◆ EXERCISE BRIEF:
Below are the entries; determine how many of their lines contain the string "output" and give that figure alone.
···
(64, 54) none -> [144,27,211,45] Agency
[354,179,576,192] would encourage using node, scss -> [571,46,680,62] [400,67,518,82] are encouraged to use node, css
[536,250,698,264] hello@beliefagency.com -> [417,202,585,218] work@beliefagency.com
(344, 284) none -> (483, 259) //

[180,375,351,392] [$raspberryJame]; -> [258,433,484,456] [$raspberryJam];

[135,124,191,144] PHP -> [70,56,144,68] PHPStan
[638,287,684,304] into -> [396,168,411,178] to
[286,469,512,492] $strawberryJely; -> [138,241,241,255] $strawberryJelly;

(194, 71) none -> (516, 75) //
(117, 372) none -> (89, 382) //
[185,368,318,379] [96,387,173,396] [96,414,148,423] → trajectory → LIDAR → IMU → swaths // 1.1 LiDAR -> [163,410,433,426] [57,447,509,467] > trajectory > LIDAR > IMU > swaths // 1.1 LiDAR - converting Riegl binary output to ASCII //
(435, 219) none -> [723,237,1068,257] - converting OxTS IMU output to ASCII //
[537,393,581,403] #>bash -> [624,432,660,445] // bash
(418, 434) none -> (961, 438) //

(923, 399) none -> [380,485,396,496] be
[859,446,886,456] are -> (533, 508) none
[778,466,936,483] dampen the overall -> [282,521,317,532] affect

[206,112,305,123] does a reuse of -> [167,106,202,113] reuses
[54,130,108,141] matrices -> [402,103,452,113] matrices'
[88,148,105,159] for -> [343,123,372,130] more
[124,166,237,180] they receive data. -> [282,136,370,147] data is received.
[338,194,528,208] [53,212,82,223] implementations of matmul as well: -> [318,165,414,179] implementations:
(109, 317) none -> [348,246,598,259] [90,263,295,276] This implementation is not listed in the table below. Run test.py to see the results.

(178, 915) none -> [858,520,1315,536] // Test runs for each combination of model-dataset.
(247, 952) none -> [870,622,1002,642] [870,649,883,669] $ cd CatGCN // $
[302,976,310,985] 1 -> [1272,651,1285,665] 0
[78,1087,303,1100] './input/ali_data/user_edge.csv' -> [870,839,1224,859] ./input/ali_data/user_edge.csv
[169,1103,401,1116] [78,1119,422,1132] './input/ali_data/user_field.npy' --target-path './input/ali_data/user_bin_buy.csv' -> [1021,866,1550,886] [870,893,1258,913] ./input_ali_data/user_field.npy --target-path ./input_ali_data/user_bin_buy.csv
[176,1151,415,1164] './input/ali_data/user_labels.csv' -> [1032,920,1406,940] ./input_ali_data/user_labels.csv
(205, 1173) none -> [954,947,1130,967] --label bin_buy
···
◆ EXERCISE SOLUTION:
2